Göreve geldiğiniz andan bu yana Beşiktaş, bir değişim sürecinde ve siz de bu değişimin önemli bir parçasısınız. Neler hissediyorsunuz?

''Sıkıntılı bir dönemde geldiğimiz açık. Beşiktaş, bizim yuvamız. Bu görevi kabul etmemizdeki en önemli nedenlerden biri buydu. Bize ihtiyaç duyulduğunu bildiğimiz için geldik. Beşiktaş tabii ki her zaman şampiyonluğa oynayan ve şampiyon olmak isteyen bir takım. Geldiğimiz ortamla bitirdiğimiz ortam arasındaki fark geçen sezon için bizim açımızdan güzeldi diyebiliriz. Ama yeni sezonda bu başarıyı daha da ileriye götürmek istiyoruz. Bunun için de çalışıyoruz.''

Beşiktaş’ın yeni bir kadro ve oyun yapısı oluştururken avantajları ve dezavantajları nelerdir?

''Hocamızın bir oyun anlayışı var. Bunu takıma oturtmaya çalışıyoruz ki zaman zaman bunu çok iyi yaptığımız maçlar oldu. Bazen maç içinde defansif anlamda sıkıntılar da oluyor. Tabii geldiğimiz dönemde bunu çok kısa sürede oturtmaya çalıştık. Oyuncularımız da bize ellerinden geldiğince doğru cevap vermeye çalıştılar. Şimdi önümüzde daha uzun bir sezon var. Daha uzun bir hazırlık dönemi var. Ligdeki takım sayısı da arttı. Bu sene yapacağımız transferleri hocamızın istediği oyun sistemi içinde yapmaya çalışıyoruz. Geniş bir kadro kurmak zorundayız. Yönetimimiz de bunun için çalışıyor. Bu nedenle yaşadığımız o sorunları da gidererek tam istediğimiz gibi, büyük takıma yakışan, izleyicilere zevk veren oyunu daha sağlam bir biçimde oynatabileceğimiz düşünüyoruz.''

Aynı zamanda Beşiktaş'ın unutulmaz oyuncuları arasındasınız. Aynı formaya tecrübeli bir teknik adam olarak döndüğünüzde neler hissettiniz?

''Sahanın bu tarafına geçmek ayrı bir duygu. Bir de daha önce oynamaktan keyif aldığınız, çok güzel anılarla bıraktığınız böyle büyük ve güzide bir kulübe dönmek çok güzel. Bunun tarifi çok zor. Gerçekten insan değişik duygular yaşıyor. Futbolcuyken de güzel anılar yaşadıysanız bunu antrenörken yaşatmak istiyorsunuz. Antrenörlük dönemimizde de buraya sonuna kadar hizmet vereceğiz. Kimsenin bundan şüphesi olmasın. Kulübümüzü başarılara ulaştırıp çok daha iyi yerlere getirmek için sonuna kadar çalışacağız.''

Sosyal medyada “O gün, bugündür” yazdınız ve birçok olumlu tepki aldınız.

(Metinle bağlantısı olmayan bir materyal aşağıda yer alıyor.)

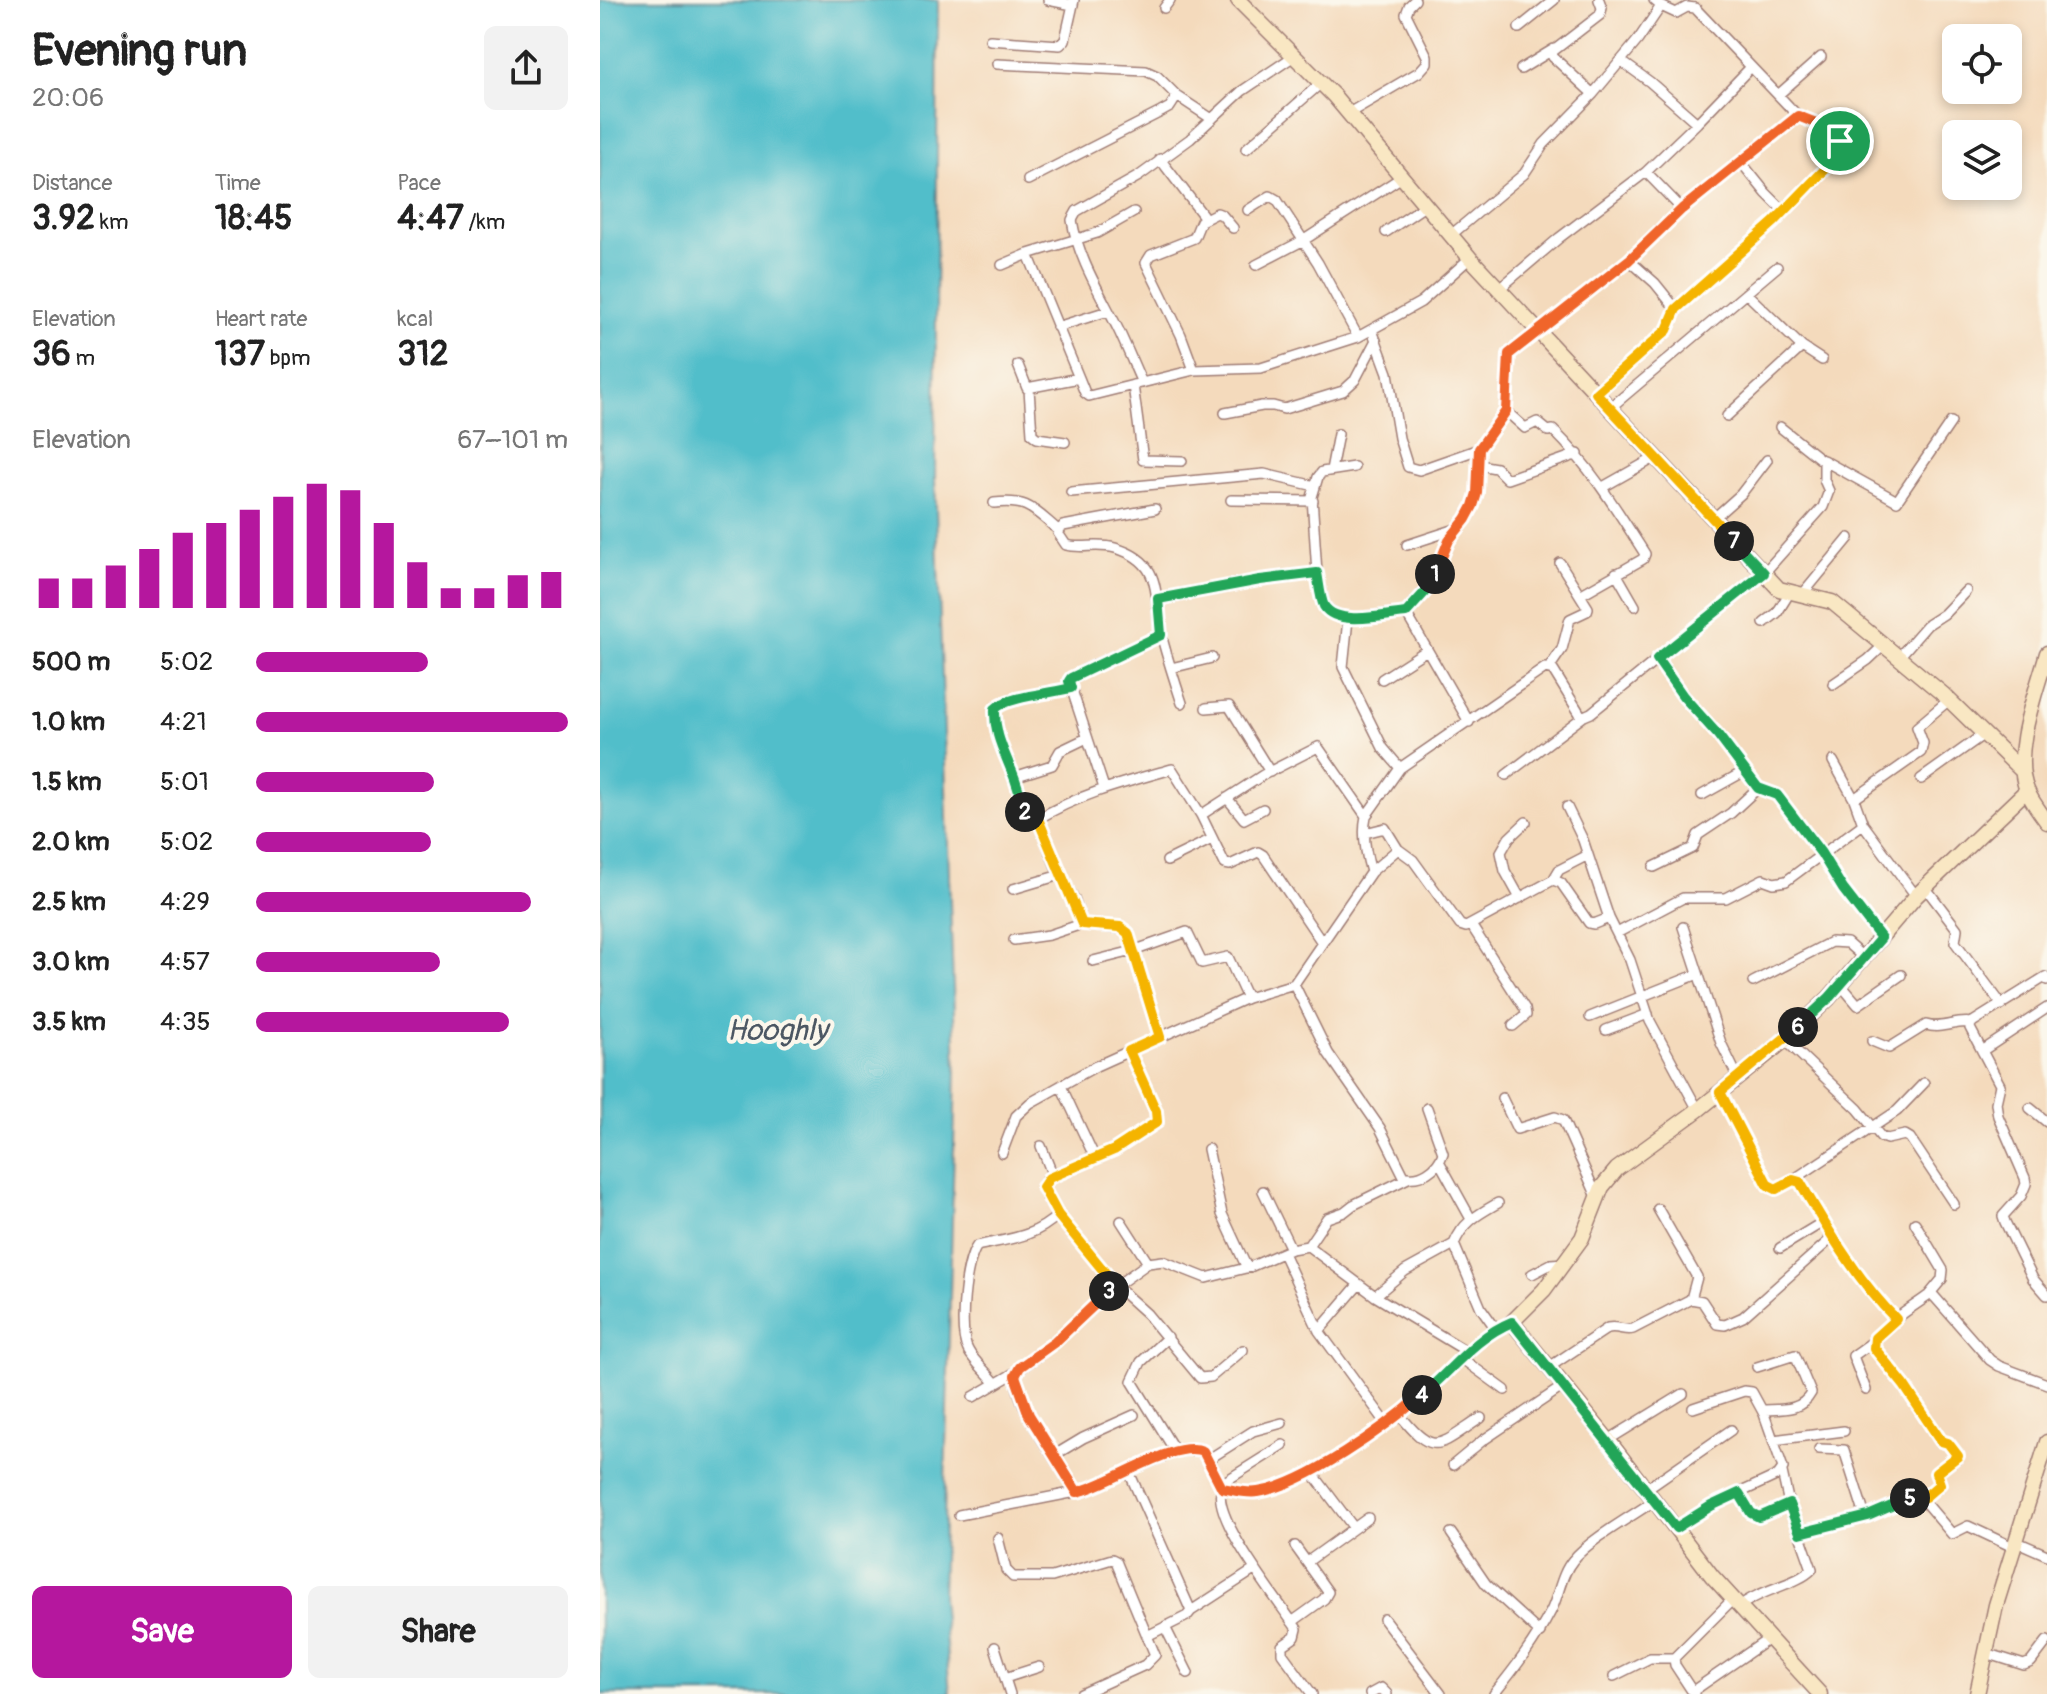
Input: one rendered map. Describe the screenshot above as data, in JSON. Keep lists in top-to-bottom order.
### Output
{
  "water": ["Hooghly"],
  "page": {
    "heading": ["Evening run", "20:06"],
    "stats": [
      ["Distance", "3.92 km"],
      ["Time", "18:45"],
      ["Pace", "4:47 /km"],
      ["Elevation", "36 m"],
      ["Heart rate", "137 bpm"],
      ["kcal", "312"]
    ],
    "chart": ["Elevation", "67–101 m"],
    "pins": [
      "7",
      "1",
      "2",
      "6",
      "3",
      "4",
      "5"
    ],
    "list": [
      {
        "name": "500 m",
        "note": "5:02"
      },
      {
        "name": "1.0 km",
        "note": "4:21"
      },
      {
        "name": "1.5 km",
        "note": "5:01"
      },
      {
        "name": "2.0 km",
        "note": "5:02"
      },
      {
        "name": "2.5 km",
        "note": "4:29"
      },
      {
        "name": "3.0 km",
        "note": "4:57"
      },
      {
        "name": "3.5 km",
        "note": "4:35"
      }
    ],
    "buttons": ["Save", "Share"]
  }
}
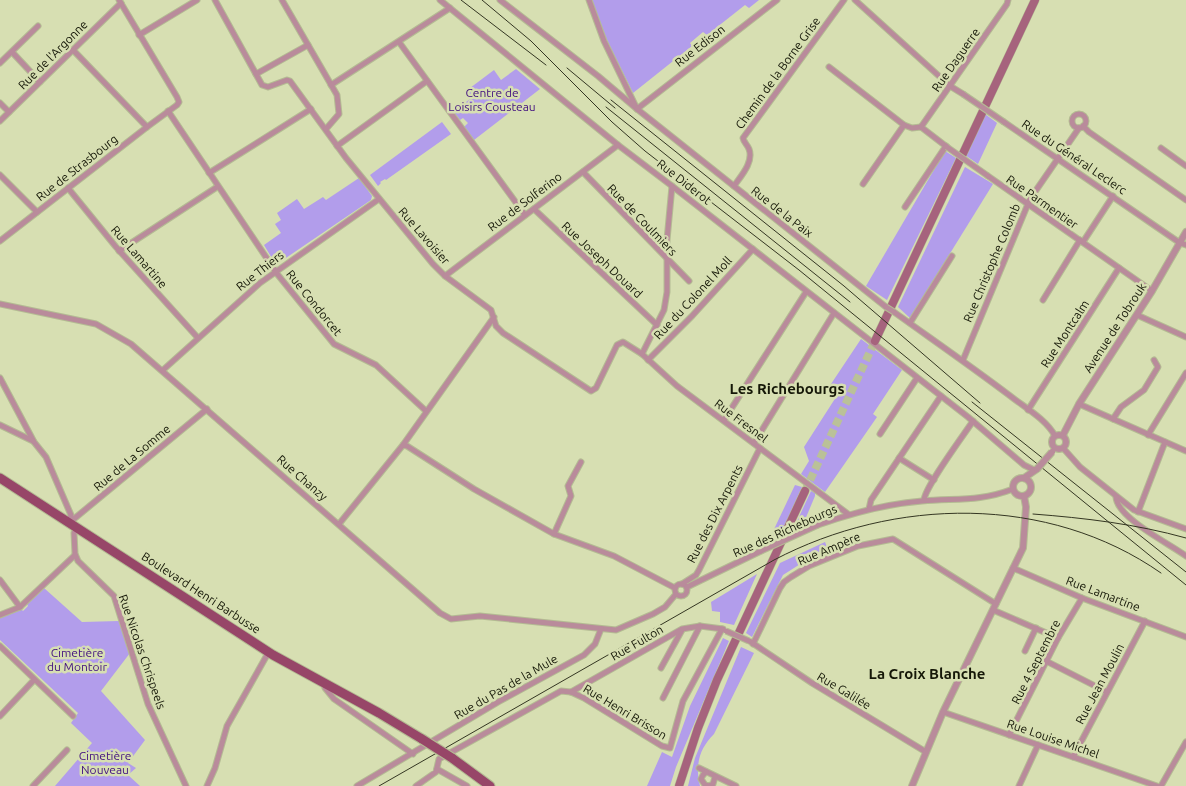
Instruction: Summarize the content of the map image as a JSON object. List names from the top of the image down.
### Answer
{
  "streets": {
    "main road": ["Boulevard Henri Barbusse"],
    "street": [
      "Rue Edison",
      "Rue de l'Argonne",
      "Rue Daguerre",
      "Chemin de la Borne Grise",
      "Rue du Général Leclerc",
      "Rue de Strasbourg",
      "Rue Diderot",
      "Rue de Solferino",
      "Rue Parmentier",
      "Rue de la Paix",
      "Rue de Coulmiers",
      "Rue Lavoisier",
      "Rue Lamartine",
      "Rue Joseph Douard",
      "Rue Christophe Colomb",
      "Rue Thiers",
      "Rue du Colonel Moll",
      "Rue Condorcet",
      "Avenue de Tobrouk",
      "Rue Montcalm",
      "Rue Fresnel",
      "Rue de La Somme",
      "Rue Chanzy",
      "Rue des Dix Arpents",
      "Rue des Richebourgs",
      "Rue Ampère",
      "Rue Fulton",
      "Rue Nicolas Chrispeels",
      "Rue 4 Septembre",
      "Rue Jean Moulin",
      "Rue du Pas de la Mule",
      "Rue Galilée",
      "Rue Henri Brisson",
      "Rue Louise Michel"
    ]
  },
  "crossings": [
    ["Rue Edison", "Rue de la Paix"],
    ["Rue Daguerre", "Rue du Général Leclerc"],
    ["Rue Daguerre", "Rue Parmentier"],
    ["Chemin de la Borne Grise", "Rue de la Paix"],
    ["Rue du Général Leclerc", "Rue Christophe Colomb"],
    ["Rue du Général Leclerc", "Avenue de Tobrouk"],
    ["Rue de Strasbourg", "Rue Lamartine"],
    ["Rue de Strasbourg", "Rue Condorcet"],
    ["Rue Diderot", "Rue de Solferino"],
    ["Rue Diderot", "Rue du Colonel Moll"],
    ["Rue de Solferino", "Rue de Coulmiers"],
    ["Rue de Solferino", "Rue Lavoisier"],
    ["Rue de Solferino", "Rue Joseph Douard"],
    ["Rue Parmentier", "Rue Christophe Colomb"],
    ["Rue Parmentier", "Avenue de Tobrouk"],
    ["Rue Parmentier", "Rue Montcalm"],
    ["Rue de la Paix", "Rue Christophe Colomb"],
    ["Rue de la Paix", "Avenue de Tobrouk"],
    ["Rue de la Paix", "Rue Montcalm"],
    ["Rue Lavoisier", "Rue Thiers"],
    ["Rue Lavoisier", "Rue Fresnel"],
    ["Rue Lamartine", "Rue Thiers"],
    ["Rue Lamartine", "Rue 4 Septembre"],
    ["Rue Lamartine", "Rue Jean Moulin"],
    ["Rue Thiers", "Rue Condorcet"],
    ["Rue Thiers", "Rue Chanzy"],
    ["Rue du Colonel Moll", "Rue Fresnel"],
    ["Rue Fresnel", "Rue des Dix Arpents"],
    ["Rue Fresnel", "Rue des Richebourgs"],
    ["Rue de La Somme", "Rue Chanzy"],
    ["Rue de La Somme", "Boulevard Henri Barbusse"],
    ["Rue Chanzy", "Rue des Dix Arpents"],
    ["Rue Chanzy", "Rue des Richebourgs"],
    ["Rue Chanzy", "Rue du Pas de la Mule"],
    ["Rue des Dix Arpents", "Rue des Richebourgs"],
    ["Rue Ampère", "Rue Galilée"],
    ["Boulevard Henri Barbusse", "Rue du Pas de la Mule"],
    ["Rue Fulton", "Rue Galilée"],
    ["Rue Fulton", "Rue Henri Brisson"],
    ["Rue 4 Septembre", "Rue Louise Michel"],
    ["Rue Jean Moulin", "Rue Louise Michel"],
    ["Rue Galilée", "Rue Henri Brisson"]
  ],
  "districts": ["Les Richebourgs", "La Croix Blanche"],
  "parks": ["Centre de Loisirs Cousteau", "Cimetière du Montoir", "Cimetière Nouveau"]
}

''Profesyonel bir iş yapmamıza rağmen bu işin bir de duygusal tarafı var. Beşiktaş’a geleceğimize dair haberi hocamızdan duyduğumuzda, kalbin kıpır kıpır olması denen o duyguyu yaşadık. O mesajı da o duyguyu taraftarlarımızın da hissetmesi ve biraz da kendi hislerimi kelimelere dökmek için yazdım. O an içimden geçen oydu.''

Sergen Yalçın ile 2013 yılından beri teknik adam olarak devam eden bir birlikteliğiniz var. Diğer hocalarımızla birlikte Türkiye’nin en istikrarlı teknik heyetlerinden birini oluşturdunuz. Bu konuda neler söylemek istersiniz?

''Hocanın antrenörlüğe başlamasından bu yana yanındayım. Bu benim için ayrı bir gurur kaynağı ve birlikte bazı şeyleri yapabilmemiz ayrı bir sevinç. Gaziantepspor’la başladık. Şimdi buralara kadar geldik. Bunun için çok çalıştık. Birlikte olmak, aynı dili konuşmak, bir ekip için çok önemlidir. Biz de bunu sağladığımızı düşünüyoruz. Hocayla özellikle benim hem profesyonel hem de duygusal bir bağım var. Daha önce futbolculuk zamanımda da onunla oynadım ama antrenörlük döneminde her gün beraberiz. Onun başarılı olması için ekip olarak ne gerekiyorsa yapıyoruz çünkü onun başarısı bizim başarımızdır. 2013’ten beri ayrılan arkadaşlarımız da oldu, yeni katılanlar oldu ama sabit bir ekibimiz var.''

Rakip olarak Konya’ya gittiğinizde şehir sizi yürekten hoş geldin diyerek karşılamıştı. Bu teknik heyetin her yerde güzel izleri var. Neler söylemek istersiniz?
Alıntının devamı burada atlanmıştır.